Apart from the taste, red wine is purportedly good for the heart and makes your skin glow, so long as it is consumed in moderate quantities (not more than two glasses per day).

White wine

White wine may be produced from white grapes or even from black grapes whose skin is peeled off. It is served chilled at about 8 to 10 degree centigrade.

White wine glasses have a narrow rim. The wine goes well with white meat (sea food or chicken). Generally, white wines are drier than red wines (ie, they do not leave a sweet aftertaste).

Most white wines are best drunk within a year after opening. Storage conditions should be similar to that of red wines. The rarities that can be stored for longer periods – three to years — include the better chardonnays, vintage champagnes and the fully sweet white wines.


Celebrations and champagne go together, for what reflects a spirited environment better than the bubbly, effervescent champagne?

Champagne is made from a mixture of black and white grapes. After fermentation, it is infused with carbon while bottling.

It is also known as sparkling wine. But remember, only the sparkling wine produced in the Champagne region of France is called champagne. The rest are simply called sparkling wines.

While the manufacturing technique is similar, champagne is known to be more complex-flavoured (the flavours and the aroma are subtle) and less fruity than other sparkling wines.

In general, champagnes are also aged longer than sparkling wines. Some examples of sparkling wines produced outside of Champagne include Mousseux (France), Cava (Spain), Sekt (Germany) and Spumante (Italy).

Champagne is served in flutes or saucers. The shape of the flute ensures that it does not go flat soon. Saucers serve only a small amount of the drink, so that it can be had before the effervescence vanishes.

Champagnes are popularly used to make exciting cocktails. Some cocktails that you may find include Champagne Flamingo (with campari and vodka), Champagne Cocktail (with angostura bitters), Black Velvet (with Guinness), Mimosa (with orange juice), etc.

Fortified wines

Fortified wines are wines mixed with brandy in varied proportions. It results in higher alcohol content and a stronger flavour. Generally, fortified wines have between 17 to 21 per cent alcohol.

The most popular fortified wines include port, sherry, Madeira, Marsala, Málaga and Montilla-Moriles.

Most of them are named after the place where they are produced. Because of the addition of brandy, these wines are stabilised and are less likely to get spoiled once they are opened.

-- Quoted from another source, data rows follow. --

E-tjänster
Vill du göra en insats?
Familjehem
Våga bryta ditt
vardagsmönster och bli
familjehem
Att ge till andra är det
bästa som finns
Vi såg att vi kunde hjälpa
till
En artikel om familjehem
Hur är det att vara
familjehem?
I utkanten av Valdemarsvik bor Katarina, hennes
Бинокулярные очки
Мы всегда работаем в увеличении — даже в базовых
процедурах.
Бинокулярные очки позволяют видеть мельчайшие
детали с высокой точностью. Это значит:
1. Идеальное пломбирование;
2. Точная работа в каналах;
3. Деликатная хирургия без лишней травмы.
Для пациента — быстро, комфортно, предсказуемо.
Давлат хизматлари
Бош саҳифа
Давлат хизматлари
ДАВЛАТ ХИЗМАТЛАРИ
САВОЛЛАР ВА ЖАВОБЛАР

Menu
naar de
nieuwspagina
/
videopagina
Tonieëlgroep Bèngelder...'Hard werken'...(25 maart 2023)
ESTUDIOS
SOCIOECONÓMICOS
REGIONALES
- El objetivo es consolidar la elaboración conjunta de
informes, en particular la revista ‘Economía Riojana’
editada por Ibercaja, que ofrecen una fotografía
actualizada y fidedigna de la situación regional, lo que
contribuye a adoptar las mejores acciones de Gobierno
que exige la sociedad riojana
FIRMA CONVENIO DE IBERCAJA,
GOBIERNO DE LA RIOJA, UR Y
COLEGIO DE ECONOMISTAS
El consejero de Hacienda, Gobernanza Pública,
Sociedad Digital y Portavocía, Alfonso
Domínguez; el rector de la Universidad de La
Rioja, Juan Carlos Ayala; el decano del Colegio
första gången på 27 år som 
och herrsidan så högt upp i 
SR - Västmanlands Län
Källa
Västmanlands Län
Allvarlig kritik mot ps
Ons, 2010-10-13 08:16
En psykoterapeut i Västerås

They are commonly used as pre-meal appetisers or post-aperitifs, taken at the end of meals.

Most fortified wines and some cocktails such as martinis can be served as appetisers or post aperitifs.

Wine shopping

The best mantra for wine buyers is: Read up on grape varieties so that you know what kind of wine you want to buy.

The next important thing while buying wine is the name of the shipper or the producer. In the Indian market, there are only two major players – Chateau Indage and Grovers. They have red, white and champagne.

The price range begins from INR 600 onwards.

Check the label for details on how long the wine has been stored. Ideally, it should be a minimum of six months.

If you want to go for international producers, Italian, Californian and Australian wines are hot right now. While offering good quality, these are not as expensive as the French wines.

Once you have settled on the grape variety and shipper, you need to check on the vintage years. Apart from this, most wine bottles available now include the ‘tasting’ notes as a part of the label.

This includes the flavour, the bouquet, what to accompany, after-taste, alcohol content etc.